05/06/2014

FMAC : un mode de financement à revoir !

Depuis plusieurs années, chaque débat du Conseil Municipal portant sur un crédit d'investissement voit comporter dans son libellé une retenue de 2% à destination du Fonds Municipal d'Art Contemporain (FMAC). En effet, ledit fonds est alimenté par un prélèvement de 2% sur les crédits d'investissement alloués pour les travaux de construction, de rénovation et de restauration des édifices et des installations sportives propriété de la Ville de Genève, ainsi que des ponts.

Alors même que nous avons actuellement des problèmes pour financer nos investissements et l'entretien de nos infrastructures, le Conseil Municipal continue à alimenter le FMAC lors du vote de chaque crédit d'investissement en raison de l'automaticité du versement qu'exige l'actuel règlement du FMAC (voir ici). Ce qui réduit mécaniquement l'enveloppe des investissements de plusieurs millions chaque année et qui voit donc la Ville de Genève renoncer tantôt à des rénovations de bâtiments scolaires, tantôt à l'entretien de bâtiments culturels ou sportifs ainsi que de son parc immobilier faute d'avoir suffisamment d'argent à disposition pour cela.
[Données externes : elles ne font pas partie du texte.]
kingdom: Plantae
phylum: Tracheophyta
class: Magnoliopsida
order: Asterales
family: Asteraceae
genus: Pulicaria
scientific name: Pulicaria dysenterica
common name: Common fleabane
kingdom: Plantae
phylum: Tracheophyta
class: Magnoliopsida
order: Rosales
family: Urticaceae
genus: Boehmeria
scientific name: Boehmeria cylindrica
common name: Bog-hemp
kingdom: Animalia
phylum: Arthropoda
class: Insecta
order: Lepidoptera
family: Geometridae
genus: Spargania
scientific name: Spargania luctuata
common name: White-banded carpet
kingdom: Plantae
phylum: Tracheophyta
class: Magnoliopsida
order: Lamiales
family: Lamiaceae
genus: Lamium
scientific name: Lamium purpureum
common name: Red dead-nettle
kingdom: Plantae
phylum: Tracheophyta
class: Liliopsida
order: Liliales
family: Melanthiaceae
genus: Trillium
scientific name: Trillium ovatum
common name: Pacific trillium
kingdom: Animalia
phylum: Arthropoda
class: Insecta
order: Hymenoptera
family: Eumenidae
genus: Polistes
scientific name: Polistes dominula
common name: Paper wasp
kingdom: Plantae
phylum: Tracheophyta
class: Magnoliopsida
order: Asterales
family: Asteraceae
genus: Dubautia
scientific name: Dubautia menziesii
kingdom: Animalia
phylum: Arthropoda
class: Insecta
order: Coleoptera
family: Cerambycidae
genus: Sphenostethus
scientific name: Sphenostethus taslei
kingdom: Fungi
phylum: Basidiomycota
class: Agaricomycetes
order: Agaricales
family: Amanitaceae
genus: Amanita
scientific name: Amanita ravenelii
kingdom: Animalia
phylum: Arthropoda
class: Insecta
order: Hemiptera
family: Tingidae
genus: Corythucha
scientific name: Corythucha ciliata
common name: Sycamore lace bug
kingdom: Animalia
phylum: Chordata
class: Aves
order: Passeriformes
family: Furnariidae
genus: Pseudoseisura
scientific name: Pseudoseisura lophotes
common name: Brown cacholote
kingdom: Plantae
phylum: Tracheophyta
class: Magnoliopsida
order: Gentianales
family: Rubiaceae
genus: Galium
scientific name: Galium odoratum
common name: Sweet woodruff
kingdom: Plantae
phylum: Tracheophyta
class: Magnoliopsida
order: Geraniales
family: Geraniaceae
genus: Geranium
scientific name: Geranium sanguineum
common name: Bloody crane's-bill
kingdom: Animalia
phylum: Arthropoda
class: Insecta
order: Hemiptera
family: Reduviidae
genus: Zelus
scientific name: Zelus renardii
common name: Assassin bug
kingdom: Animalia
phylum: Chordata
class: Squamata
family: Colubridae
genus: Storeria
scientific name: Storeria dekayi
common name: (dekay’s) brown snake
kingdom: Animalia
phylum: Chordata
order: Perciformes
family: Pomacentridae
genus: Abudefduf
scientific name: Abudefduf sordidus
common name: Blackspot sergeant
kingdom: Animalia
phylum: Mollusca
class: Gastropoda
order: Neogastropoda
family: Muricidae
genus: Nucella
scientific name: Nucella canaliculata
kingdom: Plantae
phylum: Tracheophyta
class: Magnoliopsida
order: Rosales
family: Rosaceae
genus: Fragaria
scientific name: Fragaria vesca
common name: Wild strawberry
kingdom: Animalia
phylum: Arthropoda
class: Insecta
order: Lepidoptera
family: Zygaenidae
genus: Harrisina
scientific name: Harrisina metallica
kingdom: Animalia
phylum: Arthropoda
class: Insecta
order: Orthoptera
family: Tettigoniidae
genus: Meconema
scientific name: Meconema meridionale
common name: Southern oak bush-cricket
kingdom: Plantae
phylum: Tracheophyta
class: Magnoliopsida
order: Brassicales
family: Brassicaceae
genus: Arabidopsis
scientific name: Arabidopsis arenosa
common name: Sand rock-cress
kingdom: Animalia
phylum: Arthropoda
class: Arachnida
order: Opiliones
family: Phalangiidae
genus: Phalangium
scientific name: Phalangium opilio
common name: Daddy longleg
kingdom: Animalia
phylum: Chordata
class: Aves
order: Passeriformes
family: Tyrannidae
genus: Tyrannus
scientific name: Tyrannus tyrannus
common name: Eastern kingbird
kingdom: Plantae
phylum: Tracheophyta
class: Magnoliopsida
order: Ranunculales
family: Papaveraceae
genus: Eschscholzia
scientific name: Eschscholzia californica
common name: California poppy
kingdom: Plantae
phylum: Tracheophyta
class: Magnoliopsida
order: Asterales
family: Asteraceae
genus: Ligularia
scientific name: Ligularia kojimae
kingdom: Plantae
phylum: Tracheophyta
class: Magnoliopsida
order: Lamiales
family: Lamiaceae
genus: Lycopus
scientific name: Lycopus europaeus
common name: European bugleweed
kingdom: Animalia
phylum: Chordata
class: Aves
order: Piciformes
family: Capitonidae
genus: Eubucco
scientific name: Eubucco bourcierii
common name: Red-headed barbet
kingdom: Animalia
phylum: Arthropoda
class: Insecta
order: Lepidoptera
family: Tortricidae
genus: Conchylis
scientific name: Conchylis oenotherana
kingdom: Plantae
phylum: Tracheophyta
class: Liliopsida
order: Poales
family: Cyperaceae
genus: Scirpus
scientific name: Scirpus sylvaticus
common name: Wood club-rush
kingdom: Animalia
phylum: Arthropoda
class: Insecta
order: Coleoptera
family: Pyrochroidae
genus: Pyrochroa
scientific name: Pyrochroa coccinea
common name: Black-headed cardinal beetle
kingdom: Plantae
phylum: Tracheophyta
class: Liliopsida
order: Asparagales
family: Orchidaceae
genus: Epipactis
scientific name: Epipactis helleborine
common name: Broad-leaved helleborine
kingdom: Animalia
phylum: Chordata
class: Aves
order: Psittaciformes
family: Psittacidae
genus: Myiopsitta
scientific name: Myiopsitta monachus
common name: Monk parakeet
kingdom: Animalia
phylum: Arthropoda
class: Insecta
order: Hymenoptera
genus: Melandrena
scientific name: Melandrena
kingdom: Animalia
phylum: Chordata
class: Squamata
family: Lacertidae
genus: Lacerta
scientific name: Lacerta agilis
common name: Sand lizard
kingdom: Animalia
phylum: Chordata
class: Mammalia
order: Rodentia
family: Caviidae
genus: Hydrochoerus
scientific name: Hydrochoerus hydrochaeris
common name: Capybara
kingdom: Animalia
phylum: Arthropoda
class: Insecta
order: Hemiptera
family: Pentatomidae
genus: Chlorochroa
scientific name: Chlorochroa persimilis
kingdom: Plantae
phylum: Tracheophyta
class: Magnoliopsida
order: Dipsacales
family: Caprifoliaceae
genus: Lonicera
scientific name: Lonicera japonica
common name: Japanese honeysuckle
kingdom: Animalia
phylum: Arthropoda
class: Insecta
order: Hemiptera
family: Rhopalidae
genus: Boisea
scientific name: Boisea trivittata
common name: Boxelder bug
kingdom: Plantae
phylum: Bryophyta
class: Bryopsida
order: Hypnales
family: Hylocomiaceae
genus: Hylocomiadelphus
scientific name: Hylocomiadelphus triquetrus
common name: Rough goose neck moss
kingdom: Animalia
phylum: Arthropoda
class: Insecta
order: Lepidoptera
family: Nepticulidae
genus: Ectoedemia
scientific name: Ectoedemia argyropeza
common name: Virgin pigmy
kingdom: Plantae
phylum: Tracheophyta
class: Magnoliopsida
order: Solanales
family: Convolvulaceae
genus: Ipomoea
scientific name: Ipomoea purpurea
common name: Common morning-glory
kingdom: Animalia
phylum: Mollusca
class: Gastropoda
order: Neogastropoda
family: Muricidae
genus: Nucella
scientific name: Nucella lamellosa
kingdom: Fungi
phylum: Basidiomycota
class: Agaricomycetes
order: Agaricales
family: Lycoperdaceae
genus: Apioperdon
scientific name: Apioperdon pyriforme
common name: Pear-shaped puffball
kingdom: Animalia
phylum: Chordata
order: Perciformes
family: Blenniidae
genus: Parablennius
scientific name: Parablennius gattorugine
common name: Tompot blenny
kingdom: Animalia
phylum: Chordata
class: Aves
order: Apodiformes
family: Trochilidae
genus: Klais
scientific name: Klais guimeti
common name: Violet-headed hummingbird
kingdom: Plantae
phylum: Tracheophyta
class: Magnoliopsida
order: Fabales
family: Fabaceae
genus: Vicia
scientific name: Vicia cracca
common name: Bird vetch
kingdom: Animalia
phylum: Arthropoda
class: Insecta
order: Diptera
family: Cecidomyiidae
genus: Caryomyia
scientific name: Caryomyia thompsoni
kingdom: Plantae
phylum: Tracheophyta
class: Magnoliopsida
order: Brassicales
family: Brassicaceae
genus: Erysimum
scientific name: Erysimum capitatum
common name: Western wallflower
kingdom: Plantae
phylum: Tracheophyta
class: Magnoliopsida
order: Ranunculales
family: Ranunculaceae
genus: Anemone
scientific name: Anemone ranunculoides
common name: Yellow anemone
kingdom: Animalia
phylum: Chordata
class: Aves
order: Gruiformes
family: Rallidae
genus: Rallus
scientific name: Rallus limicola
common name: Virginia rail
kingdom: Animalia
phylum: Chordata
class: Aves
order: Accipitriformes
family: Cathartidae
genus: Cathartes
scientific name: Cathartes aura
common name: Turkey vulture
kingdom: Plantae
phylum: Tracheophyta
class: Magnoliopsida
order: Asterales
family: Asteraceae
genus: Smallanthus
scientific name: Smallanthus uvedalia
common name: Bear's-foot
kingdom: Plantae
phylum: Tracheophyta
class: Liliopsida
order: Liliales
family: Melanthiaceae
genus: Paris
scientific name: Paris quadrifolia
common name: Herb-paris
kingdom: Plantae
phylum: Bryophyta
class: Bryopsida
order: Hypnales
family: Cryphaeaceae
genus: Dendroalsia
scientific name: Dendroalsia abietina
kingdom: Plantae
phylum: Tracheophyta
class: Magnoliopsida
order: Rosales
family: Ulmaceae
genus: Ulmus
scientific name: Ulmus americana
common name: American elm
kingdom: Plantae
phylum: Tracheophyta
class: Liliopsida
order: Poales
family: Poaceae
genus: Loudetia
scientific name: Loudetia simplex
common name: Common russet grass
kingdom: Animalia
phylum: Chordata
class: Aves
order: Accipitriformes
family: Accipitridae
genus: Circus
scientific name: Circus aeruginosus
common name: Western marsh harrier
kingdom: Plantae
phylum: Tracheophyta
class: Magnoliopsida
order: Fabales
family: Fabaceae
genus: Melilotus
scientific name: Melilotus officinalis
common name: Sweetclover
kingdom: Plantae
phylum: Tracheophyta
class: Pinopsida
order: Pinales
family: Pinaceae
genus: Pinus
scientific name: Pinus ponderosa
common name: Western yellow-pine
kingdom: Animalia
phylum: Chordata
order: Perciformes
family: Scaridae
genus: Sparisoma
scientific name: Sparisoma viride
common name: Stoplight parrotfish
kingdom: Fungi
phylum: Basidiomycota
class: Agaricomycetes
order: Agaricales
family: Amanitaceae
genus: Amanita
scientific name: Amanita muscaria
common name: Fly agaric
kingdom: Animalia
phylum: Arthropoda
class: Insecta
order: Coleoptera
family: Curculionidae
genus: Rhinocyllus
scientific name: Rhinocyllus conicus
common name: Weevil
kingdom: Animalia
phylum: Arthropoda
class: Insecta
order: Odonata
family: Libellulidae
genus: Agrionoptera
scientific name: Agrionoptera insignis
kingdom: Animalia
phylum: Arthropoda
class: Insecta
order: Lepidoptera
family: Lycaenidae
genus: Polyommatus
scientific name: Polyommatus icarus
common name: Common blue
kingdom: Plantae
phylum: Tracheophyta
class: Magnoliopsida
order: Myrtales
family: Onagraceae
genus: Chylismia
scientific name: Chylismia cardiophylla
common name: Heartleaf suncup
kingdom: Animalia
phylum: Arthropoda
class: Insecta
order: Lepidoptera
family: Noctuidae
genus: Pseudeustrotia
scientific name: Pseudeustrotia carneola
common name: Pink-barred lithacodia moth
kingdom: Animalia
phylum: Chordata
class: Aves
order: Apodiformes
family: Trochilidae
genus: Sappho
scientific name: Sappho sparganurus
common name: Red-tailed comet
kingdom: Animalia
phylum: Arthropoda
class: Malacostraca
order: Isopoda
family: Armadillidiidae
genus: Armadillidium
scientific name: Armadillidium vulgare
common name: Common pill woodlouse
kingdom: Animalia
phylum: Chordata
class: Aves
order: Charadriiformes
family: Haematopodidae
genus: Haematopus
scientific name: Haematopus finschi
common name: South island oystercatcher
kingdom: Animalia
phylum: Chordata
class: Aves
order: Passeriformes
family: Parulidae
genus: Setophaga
Considérerant que cet état de fait devait être changé, j'ai rédigé et déposé au Conseil Municipal un projet de délibération que vous pouvez trouver ici et qui demande la fin de l'automaticité de l'attribution pour que le budget du FMAC fasse l'objet d'une ligne budgétaire qui serait votée chaque année par le Conseil Municipal. Outre le fait que cette automaticité amène le FMAC à disposer d'un budget des moyens plutôt qu'un budget des besoins, il n'est pas normal que son alimentation soit automatique alors que cette dernière devrait faire l'objet d'un débat politique, comme pour l'ensemble des autres fonds municipaux qui figurent au budget de fonctionnement de la Ville de Genève (Fonds chômage, Fonds général Théâtre, Fonds général cinéma, etc).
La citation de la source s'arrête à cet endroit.